Internet Service Providers (ISPs) provide access to the Internet for clients of the ISPs. Direct access by each Internet user to the Internet backbone is not typically implemented as a direct connection to the Internet backbone because such a direct connection is expensive and is generally limited in geographical availability. Also, controlling the number and ownership of direct connections to the Internet backbone is used by ISPs to discourage security threats to the Internet.
With respect to connections between the ISP and the ISP clients, typically, an ISP provides a private/proprietary communication system to connect ISP clients to the ISP. Further, the ISP maintains one or more direct connections to the public Internet and provides the bridge connection between the public Internet and the private/proprietary communication system connecting the ISP to the ISP clients. The direct connections to the Internet are implemented, many times, via a wired system with sufficient bandwidth that the aggregate data usage of the ISP clients is not limited by the ISP connections to the Internet. However, the bandwidth of the communication system connecting the ISP to the clients has generally been bandwidth limited.
In the early days of Internet use, a typical communication system connecting the ISP to the ISP clients used phone modems that, eventually, operated up to 56 kbps (kilo bits per second). As the popularity of the Internet increased, a desire for faster client connections also increased. Thus, many ISPs began to provide “broadband” access in the 256 kbps to 1 Mbps (mega bits per second), or greater, speed ranges between the ISP and the ISP client. With time, the available “broadband” speeds increased to a typical current speed of 5-6 Mbps with speeds of 20 Mbps or higher available from some ISPs. Some of the typical “broadband” communication systems include: satellite based communications, cable modem based communications (i.e., based on the cable television connections already in place), and Digital Subscriber Line (DSL) technology.

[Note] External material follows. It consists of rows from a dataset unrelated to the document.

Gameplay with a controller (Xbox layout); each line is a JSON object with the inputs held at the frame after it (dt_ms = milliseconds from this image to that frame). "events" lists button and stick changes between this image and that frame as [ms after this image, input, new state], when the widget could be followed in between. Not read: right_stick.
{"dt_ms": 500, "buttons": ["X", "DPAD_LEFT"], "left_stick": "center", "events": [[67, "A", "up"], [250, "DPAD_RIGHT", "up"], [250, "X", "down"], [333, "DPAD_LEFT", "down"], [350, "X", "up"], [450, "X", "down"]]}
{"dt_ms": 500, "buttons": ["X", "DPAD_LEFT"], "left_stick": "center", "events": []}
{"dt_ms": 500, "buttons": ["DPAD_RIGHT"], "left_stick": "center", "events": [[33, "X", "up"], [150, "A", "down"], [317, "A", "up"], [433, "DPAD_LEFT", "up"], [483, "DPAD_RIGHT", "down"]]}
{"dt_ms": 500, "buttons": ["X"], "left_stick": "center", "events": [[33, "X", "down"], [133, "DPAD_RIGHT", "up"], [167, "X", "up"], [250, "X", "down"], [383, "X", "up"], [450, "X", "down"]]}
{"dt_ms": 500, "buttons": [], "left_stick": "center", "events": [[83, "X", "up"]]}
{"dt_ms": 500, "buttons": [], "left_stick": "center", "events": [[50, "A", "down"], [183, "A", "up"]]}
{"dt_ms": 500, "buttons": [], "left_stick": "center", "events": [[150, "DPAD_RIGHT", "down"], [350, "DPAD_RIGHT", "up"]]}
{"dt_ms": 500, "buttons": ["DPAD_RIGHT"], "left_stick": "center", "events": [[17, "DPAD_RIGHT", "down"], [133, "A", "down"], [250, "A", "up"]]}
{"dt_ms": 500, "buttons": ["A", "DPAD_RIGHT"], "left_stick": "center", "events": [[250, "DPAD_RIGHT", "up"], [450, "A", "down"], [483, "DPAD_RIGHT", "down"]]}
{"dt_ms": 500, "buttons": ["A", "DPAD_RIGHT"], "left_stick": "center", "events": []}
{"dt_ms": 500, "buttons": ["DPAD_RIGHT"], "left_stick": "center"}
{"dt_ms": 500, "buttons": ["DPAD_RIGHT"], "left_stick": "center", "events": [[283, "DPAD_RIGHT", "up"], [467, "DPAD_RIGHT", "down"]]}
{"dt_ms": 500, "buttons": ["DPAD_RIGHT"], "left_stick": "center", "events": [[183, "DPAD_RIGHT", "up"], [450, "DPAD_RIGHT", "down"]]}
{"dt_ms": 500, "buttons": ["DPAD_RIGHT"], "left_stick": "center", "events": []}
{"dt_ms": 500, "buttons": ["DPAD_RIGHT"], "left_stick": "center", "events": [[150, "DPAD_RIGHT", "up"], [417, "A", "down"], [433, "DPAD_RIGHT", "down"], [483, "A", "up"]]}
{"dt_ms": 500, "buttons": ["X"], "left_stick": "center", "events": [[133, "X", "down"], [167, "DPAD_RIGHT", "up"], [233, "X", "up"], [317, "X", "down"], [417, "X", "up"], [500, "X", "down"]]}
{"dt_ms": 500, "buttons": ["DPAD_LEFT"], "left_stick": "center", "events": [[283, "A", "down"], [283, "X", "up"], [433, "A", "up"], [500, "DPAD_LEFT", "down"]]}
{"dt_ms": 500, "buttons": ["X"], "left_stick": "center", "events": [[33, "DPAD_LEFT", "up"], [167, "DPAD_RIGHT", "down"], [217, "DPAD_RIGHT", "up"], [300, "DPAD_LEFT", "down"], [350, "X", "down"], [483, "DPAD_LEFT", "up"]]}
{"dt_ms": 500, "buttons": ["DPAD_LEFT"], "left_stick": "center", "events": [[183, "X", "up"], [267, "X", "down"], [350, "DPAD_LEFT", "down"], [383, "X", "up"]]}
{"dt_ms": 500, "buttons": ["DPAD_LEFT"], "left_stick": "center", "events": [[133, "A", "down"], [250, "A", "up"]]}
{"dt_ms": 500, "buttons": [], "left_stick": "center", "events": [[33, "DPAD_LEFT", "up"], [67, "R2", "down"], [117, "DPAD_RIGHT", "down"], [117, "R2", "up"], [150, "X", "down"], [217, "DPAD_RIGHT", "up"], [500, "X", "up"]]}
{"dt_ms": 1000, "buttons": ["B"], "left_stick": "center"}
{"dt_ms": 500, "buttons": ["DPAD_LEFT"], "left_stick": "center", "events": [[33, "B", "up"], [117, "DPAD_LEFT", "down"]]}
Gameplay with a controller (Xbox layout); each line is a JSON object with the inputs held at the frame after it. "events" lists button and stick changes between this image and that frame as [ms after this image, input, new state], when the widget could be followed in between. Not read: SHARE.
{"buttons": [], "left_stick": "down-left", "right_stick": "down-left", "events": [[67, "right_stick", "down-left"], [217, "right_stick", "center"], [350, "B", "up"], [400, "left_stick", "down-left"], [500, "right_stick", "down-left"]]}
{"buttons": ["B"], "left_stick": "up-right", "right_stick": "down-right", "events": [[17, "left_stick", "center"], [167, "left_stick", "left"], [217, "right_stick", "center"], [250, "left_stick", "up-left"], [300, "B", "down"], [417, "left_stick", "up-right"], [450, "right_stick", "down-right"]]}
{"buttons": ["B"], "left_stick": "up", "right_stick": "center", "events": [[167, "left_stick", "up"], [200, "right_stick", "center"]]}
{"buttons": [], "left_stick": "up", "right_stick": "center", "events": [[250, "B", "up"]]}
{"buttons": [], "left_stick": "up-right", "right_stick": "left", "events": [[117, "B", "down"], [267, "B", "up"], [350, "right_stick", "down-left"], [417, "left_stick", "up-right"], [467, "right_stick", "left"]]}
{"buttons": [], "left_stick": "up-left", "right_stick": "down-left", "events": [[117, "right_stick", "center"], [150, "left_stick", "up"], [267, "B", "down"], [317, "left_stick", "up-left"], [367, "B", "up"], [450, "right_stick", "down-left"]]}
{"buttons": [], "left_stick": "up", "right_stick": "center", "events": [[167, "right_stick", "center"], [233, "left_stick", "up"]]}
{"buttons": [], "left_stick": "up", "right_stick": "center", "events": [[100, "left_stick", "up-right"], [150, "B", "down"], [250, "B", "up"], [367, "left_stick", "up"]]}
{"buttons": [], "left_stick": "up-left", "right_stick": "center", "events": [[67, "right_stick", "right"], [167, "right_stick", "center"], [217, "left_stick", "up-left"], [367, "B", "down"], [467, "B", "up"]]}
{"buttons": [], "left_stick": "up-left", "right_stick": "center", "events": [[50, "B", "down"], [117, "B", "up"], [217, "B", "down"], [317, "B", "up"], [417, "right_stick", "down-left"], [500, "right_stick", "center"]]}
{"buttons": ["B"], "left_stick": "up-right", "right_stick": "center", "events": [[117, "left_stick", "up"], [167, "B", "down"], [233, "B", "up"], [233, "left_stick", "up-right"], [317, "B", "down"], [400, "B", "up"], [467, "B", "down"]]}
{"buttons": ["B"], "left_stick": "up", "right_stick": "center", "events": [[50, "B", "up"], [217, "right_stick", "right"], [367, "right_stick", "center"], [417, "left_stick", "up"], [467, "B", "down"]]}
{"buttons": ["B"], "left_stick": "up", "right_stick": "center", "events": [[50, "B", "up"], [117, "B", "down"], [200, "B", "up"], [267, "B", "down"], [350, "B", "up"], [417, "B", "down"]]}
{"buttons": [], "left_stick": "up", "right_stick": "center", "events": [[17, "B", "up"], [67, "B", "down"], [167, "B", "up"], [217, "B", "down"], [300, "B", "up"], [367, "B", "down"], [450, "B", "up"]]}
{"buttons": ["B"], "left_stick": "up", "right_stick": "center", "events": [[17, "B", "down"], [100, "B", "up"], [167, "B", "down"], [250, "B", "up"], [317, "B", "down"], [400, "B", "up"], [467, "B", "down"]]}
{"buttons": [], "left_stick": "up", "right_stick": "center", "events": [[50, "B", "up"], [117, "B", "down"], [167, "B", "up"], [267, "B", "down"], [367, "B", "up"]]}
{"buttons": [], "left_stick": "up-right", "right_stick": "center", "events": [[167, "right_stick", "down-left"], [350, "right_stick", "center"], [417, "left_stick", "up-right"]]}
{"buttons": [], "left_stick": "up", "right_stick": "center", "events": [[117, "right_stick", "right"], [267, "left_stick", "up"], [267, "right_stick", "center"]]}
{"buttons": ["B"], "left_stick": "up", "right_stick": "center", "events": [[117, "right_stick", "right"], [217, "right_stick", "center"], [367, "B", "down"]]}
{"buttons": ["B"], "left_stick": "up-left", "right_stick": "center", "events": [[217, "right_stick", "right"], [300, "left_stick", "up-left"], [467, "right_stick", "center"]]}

While “broadband” connections made ISP client access to the Internet significantly faster than the prior phone modem technology, the communication system connection between the ISP and the ISP client still remained a significant bottleneck in the potential speed of access for ISP clients. Depending on the technology, the bandwidth (effective size of the communication pipe between the ISP and the ISP client) was shared between multiple clients and the usage of one client could adversely affect other clients. For other “broadband” technologies, the communication speed in “bits per second” was relatively fast, but due to the connection medium and signal travel distance, a significant amount of the response time between requesting a web page and receiving the web page at the ISP client location was due to the time latency needed for the signal to travel the full signal travel distance to and from the ISP and not as much for the actual communication speed in “bits per second.”